= Requests =
• A. In the post on empathy and the Jan. 6 hearing, what book is the quoted passage about the perpetrator and the bystander taken from?
• B. Carry the post on empathy and the Jan. 6 hearing forward from its final sentence.

= Excerpted text =
And I think it has to do with something from Judith Herman's work on trauma and recovery:
“It is very tempting to take the side of the perpetrator. All the perpetrator asks is that the bystander do nothing. He appeals to the universal desire to see, hear, and speak no evil. The victim, on the contrary, asks the bystander to share the burden of pain. The victim demands action, engagement, and remembering.”
--Judith Herman, MD - Trauma and Recovery
Empathy is what Dr Herman is getting at, and it's a thing that's started to come back into vogue fairly recently.
When I overlay this Empathy Deficit on practically everything we've been bombarded with - "the Nanny State" and "Just Do It" and "get in touch with your inner warrior" and "no mercy - take no prisoners" and "real men don't eat quiche" and "a free market is driven by animal instinct" and all the hyper-macho bullshit that I used to suck up like mother's milk - when I see it in the context of a deliberate attempt to strip away everything that makes us human (ie: humane), then it gets a little easier for me to grok.
And even though I'm still tallying up what it cost me to walk away, I'm coming to realize I've been making the right decisions.
We can hope the investigation into the Jan6 Attempted Coup may act as a clarifying agent - a way to focus on the simple fact that we need to stop a minute and think about the implications of these Qult45 assholes mounting an outright assault on our democracy, and how the Republicans are in the process of getting us to ignore the fact that we're the ones being victimized (democratic self-government, dontcha know). We can't just look away and move on.
EJ Dionne, WaPo: (pay wall)
Four law enforcement heroes made abundantly clear at Tuesday’s inaugural hearing of the House select committee investigating the Jan. 6 attack on the Capitol why this inquiry is essential and why so many Republicans wanted to keep it from happening.
Their dramatic, heartfelt testimony also made an airtight case that right-wing extremism is a clear and present danger to the United States.
“What makes the struggle harder and more painful is to know so many of my fellow citizens, including so many of the people I put my life at risk to defend, are downplaying or outright denying what happened,” D.C. police officer Michael Fanone said.
“I feel like I went to hell and back to protect them and the people in this room,” he went on, “but too many are now telling me that hell doesn’t exist, or that hell actually wasn’t that bad.”
His next point was devastating as a commentary on what large sections of the Republican Party are committed to doing — and in its accuracy.

= Excerpts of bounding box data =
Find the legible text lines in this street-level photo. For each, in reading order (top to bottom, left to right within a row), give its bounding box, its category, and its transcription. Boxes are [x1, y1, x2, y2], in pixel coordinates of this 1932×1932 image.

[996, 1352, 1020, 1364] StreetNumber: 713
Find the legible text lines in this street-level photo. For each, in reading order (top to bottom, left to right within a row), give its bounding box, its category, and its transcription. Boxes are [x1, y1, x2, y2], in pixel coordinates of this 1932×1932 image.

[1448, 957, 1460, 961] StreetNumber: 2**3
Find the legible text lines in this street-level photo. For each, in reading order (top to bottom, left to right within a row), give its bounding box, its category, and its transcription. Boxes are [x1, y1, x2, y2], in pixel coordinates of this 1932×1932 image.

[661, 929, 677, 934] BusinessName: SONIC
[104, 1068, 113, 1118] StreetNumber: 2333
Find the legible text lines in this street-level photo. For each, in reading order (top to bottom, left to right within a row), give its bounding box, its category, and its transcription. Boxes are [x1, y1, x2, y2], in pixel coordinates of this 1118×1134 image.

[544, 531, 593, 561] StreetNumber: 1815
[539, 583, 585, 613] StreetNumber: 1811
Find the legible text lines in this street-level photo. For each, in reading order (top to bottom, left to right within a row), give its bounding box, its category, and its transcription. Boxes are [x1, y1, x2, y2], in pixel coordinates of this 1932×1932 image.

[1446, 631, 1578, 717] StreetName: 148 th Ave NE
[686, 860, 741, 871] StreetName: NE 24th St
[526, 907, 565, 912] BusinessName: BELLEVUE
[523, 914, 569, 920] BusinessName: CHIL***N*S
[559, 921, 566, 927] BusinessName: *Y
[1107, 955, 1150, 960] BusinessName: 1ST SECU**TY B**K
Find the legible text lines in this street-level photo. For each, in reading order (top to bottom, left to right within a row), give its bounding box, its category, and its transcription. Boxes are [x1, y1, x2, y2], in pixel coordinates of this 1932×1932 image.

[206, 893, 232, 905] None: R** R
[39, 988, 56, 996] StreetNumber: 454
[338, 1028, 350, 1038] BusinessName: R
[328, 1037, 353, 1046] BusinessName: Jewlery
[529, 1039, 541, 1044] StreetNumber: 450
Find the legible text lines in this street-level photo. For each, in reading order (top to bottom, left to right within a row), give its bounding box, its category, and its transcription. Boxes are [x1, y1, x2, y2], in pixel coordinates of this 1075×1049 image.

= Answers provided =
• A. Trauma and Recovery, by Judith Herman, MD.

• B.
“The indifference shown to my colleagues is disgraceful,” he said, “nothing, truly nothing, has prepared me to address those elected members of our government who continue to deny events of that day. And in doing so betray their oath of office.”
Yes, they do.
At Tuesday’s hearing, D.C. police officers Fanone and Daniel Hodges, Capitol Police officer Harry Dunn and Sgt. Aquilino Gonell made clear why so many Republicans want us to forget what happened on Jan. 6.
Republicans don’t want us to focus on “the hit man,” in Dunn’s resonant phrase.
They want to let Donald Trump off the hook.
And they resolutely do not want to do what Rep. Liz Cheney (R-Wyo.) rightly said the committee must do: try to account for “what happened every minute of that day in the White House — every phone call, every conversation, every meeting leading up to, during and after the attack.”
A thorough investigation of what happened will necessarily be an inquiry into the right-wing extremism that is bleeding into the mainstream of the Republican Party. The best among the Republicans know how dangerous this is for their party and the country. Unfortunately, they do not currently have the upper hand in the GOP, which is why Cheney and Rep. Adam Kinzinger (Ill.) were named to the committee by a Democratic House speaker, not by their own leadership.
That both acquitted themselves with honor, dignity and intelligence served as a rebuke to House Minority Leader Kevin McCarthy (R-Calif.) and his decision to wage political war against them while embracing his party’s far right.
The extremism exposed on Tuesday was inextricably linked to racial backlash and outright racism. Gonell brought this home by noting the politicized inconsistency in the right wing’s attitudes toward the police: thoroughly positive when officers were responding to racial justice protests but not when they were defending democracy and the nation’s lawmakers from attack.
In 2020, Gonell said, the Capitol Police were given “all the support we needed and more” during Black Lives Matter protests. He did not sense the same support before Jan. 6.
“Why the different response?” he asked.
With four words, he opened up a moral inquiry the nation must undertake.
“There are some who expressed outrage when someone simply kneeled for social justice during the national anthem,” Gonell said. “Where are those same people expressing outrage to condemn the violent attack on law enforcement officers, the U.S. Capitol and our American democracy?”
Where indeed?
The double standard was underscored by Hodges, who spoke of the flags carried by the rioters, including a Christian flag, and another: “I saw the thin blue line flag, a symbol of support for law enforcement, more than once being carried by the terrorists as they ignored our commands and continued to assault us.”
And there was nothing subtle about the racism confronted by Dunn, who testified that the rioters repeatedly addressed him with an unprintable racial epithet. “Other Black officers shared with me their own stories of racial abuse on January 6,” he said.
Trump has described the crowd that gathered to hear him speak before the attack as “loving.” Asked about this by Cheney, Gonell replied: “I’m still recovering from those hugs and kisses that day.” The officer added that the former president’s comments were “a pathetic excuse for his behavior, for something that he helped to create, this monstrosity.”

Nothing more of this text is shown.